Is there a library function to merge some sorted and cached queries, or am I going to have to:

for user in user_list
  if memcached(user):
    add it to the results
  else:
    add Comment.gql("WHERE username = :1",user) to the results 
    cache it too
sort the results

(In the worst case (nothing is cached) I expect sending 30 GQL queries off is slower than one giant IN query.)


There's nothing built-in to do this, but you can do it yourself, with one caveat: If you do an in query and return 30 results, these will be the 30 records that sort lowest according to your sort criteria across all the subqueries. If you want to assemble the resultset from cached individual queries, though, either you are going to have to cache as many results for each user as the total result set (eg, 30), and throw away most of those results, or you're going to have to store fewer results per user, and accept that sometimes you'll throw away newer results from one user in favor of older results from another.

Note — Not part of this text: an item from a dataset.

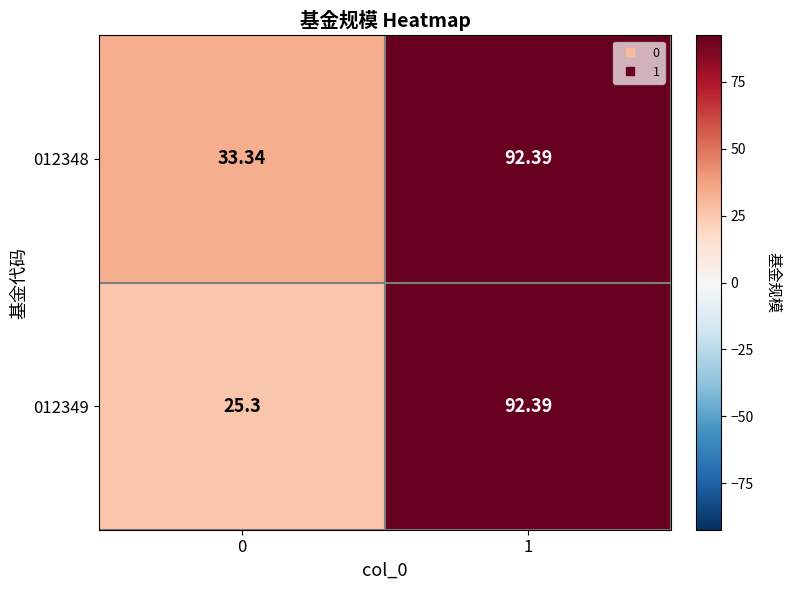

Is the value of 012349 at 0 greater than the value of 012348 at 1?

No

That said, here's how you can do this:

  1. Do a memcache.get_multi to retrieve cached result sets for all the users
  2. For each user that doesn't have a result set cached, execute the individual query, fetching the most results you need. Use memcache.set_multi to cache the result sets.
  3. Do a merge-join on all the result sets and take the top n results as your final result set. Because username is presumably not a list field (eg, every comment has a single author), you don't need to worry about duplicates.

Currently, in queries are executed serially, so this approach won't be any slower than executing an in query, even when none of the results are cached. This may change in future, though. If you want to improve performance now, you'll probably want to use Guido's NDB project, which will allow you to execute all the subqueries in parallel.


You can use memcache.get_multi() to see which of the user's feeds are already in memcache. Then use a set().difference() on the original user list vs. the user list found in memcache to find out which weren't retrieved. Then finally fetch the missing user feeds from the datastore in a batch get.

From there you can combine the two lists and, if it isn't too long, sort it in memory. If you're working on something Ajaxy, you could hand off sorting to the client.